I have an idea. How about our government learns to budget and work with the resources they have, as every business in Nevada has to do? In the private sector, our reality seems to be much different than that of the public entities. If we don’t budget, we simply can’t afford the things we need to make our businesses successful. The public sector maintains the mentality that if they go over budget, they’ll simply find a way to increase taxes. And, you and I will end up paying for it.
As a taxpayer, I’m tired of paying more while seeing the misuse of the funds already paid in. If you’re a regular reader of this column, you may get the impression I’m anti-tax. That’s not the case at all. I believe we should all pay our fair share to improve and maintain the infrastructure in our communities. But it’s discouraging when you look at where the money is actually going. I encourage you to check out the Nevada Piggy Book at NPRI.org for a few examples of frivolous spending.
Consider for a moment the cost of living increases during the Great Recession. I don’t know about your business, but survival for most businesses dictated a freeze or reduction on expenditures. Of course, the exception was government workers who got regular raises during a time when the private sector was struggling to survive and hang on to employees.
Every two years, when our legislators meet, they consider ways to increase funding. AB 43, put forth by the Nevada Association of Counties (NACO) would establish a floor for property tax increases and modify the existing tax cap law, which was enacted in 2005 to protect Nevadans from soaring property taxes.
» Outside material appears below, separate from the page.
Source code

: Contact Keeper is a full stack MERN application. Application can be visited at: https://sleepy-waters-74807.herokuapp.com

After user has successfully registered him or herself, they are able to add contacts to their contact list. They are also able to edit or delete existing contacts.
AB 43, among other things, revises the formula for calculating partial abatement so the annual cap on increases of property taxes can’t be lower than 3 percent. In addition, the bill would change the Consumer Price Index used from a single year to a 10-year rolling average.
The current tax cap law was created to protect business and consumers from having to pay unrealistically expensive property taxes. It’s one of the things that has fueled economic growth in our communities. To change the law now, when businesses that survived the recession are just getting back on their feet, is counterproductive.
CALL TO ACTION: Say “No” to AB43. Reach out to your representatives and let them know you’re against making a change to the property tax cap. Raising property taxes is not conducive to a growing economy and our government needs to stop asking for more. They simply need to take a lesson from the private sector, stop misusing the funds they have, and learn how to live within their means.
2 Chronicles 7:14 (NKJV) “If my people who are called by My name will humble themselves, and pray and seek My face, and turn from their wicked ways, then I will hear from heaven, and will forgive their sin and heal their land.”